Engraçado como a gente passa um tempão pensando nas mais mirabolantes coisas pra dizer a alguém e, na hora devida, acaba ficando mudo. Emudecemos na certeza de que não se precisa dizer nada: basta olhar e já é fácil perceber tudo aquilo que se quer dizer. Há olhares que chegam a gritar tudo aquilo que se leva no peito.

Sou fã desses, é bom dizer.

Aliás, sou daqueles que acreditam numa linguagem toda singular que os amantes tem. Quando duas pessoas passam a se conhecer tão bem que apenas os gestos já se tornam o bastante para toda uma comunicação, palavras são dispensadas na velocidade de um sorriso maroto, uma piscada cúmplice ou um carinho provocante.

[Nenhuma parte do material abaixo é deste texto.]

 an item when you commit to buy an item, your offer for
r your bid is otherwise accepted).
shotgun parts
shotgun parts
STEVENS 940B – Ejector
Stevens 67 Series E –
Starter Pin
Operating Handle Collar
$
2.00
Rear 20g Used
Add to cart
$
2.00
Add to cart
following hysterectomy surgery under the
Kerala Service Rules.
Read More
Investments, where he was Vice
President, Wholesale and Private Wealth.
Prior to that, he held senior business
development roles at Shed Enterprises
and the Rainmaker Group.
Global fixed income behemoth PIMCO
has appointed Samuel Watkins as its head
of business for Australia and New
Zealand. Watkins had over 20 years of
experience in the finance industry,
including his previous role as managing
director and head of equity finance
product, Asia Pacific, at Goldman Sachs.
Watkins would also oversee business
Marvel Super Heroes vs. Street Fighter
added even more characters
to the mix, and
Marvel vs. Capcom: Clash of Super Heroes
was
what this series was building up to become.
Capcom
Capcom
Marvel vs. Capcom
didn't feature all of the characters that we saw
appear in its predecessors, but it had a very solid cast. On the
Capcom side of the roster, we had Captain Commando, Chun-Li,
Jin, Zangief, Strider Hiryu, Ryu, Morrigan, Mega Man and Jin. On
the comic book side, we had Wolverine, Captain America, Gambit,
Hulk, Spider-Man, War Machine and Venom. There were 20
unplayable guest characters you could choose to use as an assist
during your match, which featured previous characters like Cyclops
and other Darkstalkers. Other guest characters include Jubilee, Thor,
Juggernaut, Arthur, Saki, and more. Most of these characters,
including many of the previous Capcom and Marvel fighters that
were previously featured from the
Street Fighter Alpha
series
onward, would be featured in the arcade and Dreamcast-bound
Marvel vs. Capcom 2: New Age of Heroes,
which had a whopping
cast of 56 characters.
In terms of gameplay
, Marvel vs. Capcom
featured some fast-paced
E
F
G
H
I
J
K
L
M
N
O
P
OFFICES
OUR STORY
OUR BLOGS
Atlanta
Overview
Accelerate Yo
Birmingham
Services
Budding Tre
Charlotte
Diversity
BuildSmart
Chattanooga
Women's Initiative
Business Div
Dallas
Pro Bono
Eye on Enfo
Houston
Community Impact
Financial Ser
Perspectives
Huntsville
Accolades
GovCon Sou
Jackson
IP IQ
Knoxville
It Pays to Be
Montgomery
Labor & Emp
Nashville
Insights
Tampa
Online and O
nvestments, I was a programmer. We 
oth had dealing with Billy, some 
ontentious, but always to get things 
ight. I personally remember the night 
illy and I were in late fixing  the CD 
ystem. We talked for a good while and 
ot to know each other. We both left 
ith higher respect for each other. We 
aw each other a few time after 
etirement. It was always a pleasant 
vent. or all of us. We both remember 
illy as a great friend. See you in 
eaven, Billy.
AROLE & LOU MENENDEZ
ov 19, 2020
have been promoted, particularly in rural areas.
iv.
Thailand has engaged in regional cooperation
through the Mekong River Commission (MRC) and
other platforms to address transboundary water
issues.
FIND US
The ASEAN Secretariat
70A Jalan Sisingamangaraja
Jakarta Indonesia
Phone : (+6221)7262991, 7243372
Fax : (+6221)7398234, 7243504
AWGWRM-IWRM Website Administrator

Fico viajando, então, imaginando que todo ser do planeta deveria experimentar, ao menos uma vez na Vida, o poder da paixão recíproca. E trazendo junto disso tudo a intimidade implícita naqueles dois seres que decidiram se entregar ao sentimento. Acho lindo, também, a evolução pela qual todo casal passa.

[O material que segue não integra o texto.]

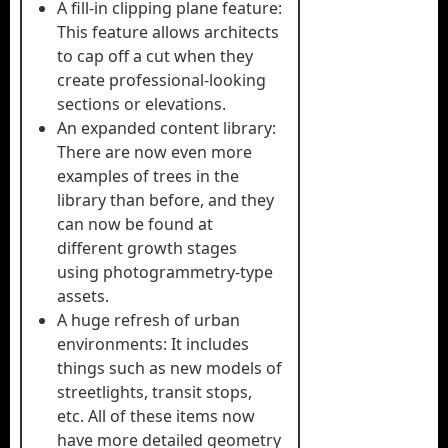
A fill-in clipping plane feature:
This feature allows architects
to cap off a cut when they
create professional-looking
sections or elevations.
An expanded content library:
There are now even more
examples of trees in the
library than before, and they
can now be found at
different growth stages
using photogrammetry-type
assets.
A huge refresh of urban
environments: It includes
things such as new models of
streetlights, transit stops,
etc. All of these items now
have more detailed geometry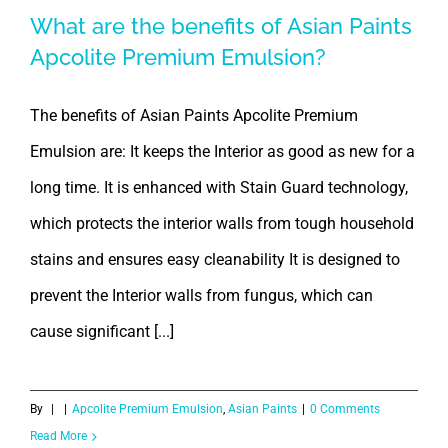
What are the benefits of Asian Paints
Apcolite Premium Emulsion?
The benefits of Asian Paints Apcolite Premium
Emulsion are: It keeps the Interior as good as new for a
long time. It is enhanced with Stain Guard technology,
which protects the interior walls from tough household
stains and ensures easy cleanability It is designed to
prevent the Interior walls from fungus, which can
cause significant [...]
By
|
|
Apcolite Premium Emulsion
,
Asian Paints
|
0 Comments
Read More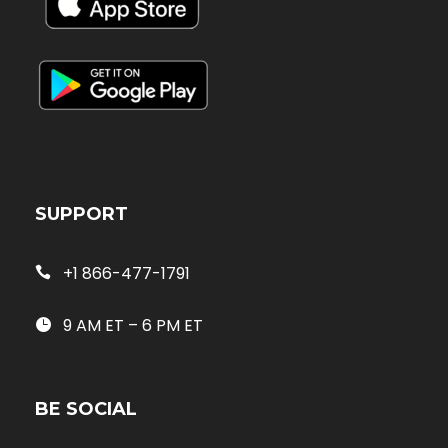
SUPPORT
+1 866-477-1791
9 AM ET – 6 PM ET
BE SOCIAL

Se a vergonha da mudez inicial se transforma em sintonia, é muito gostoso ter o privilégio de acompanhar essa história. É nessa hora que podemos admirar a força dos laços, declarar que somos verdadeiros fãs de certos namoros e entender exemplarmente que relacionamento é construção.

Não existe definição melhor.

E pensar que tudo pode partir de uma confusão de ideias embaralhadas pela presença constante e exagerada do outro em nossas cabeças. E pensar que, às vezes, nos pegamos achando que esse é o tipo de coisa que só acontece com as outras pessoas. E pensar que várias vezes damos voltas incríveis para conseguir falar o que o corpo e os olhos já cansaram de dizer.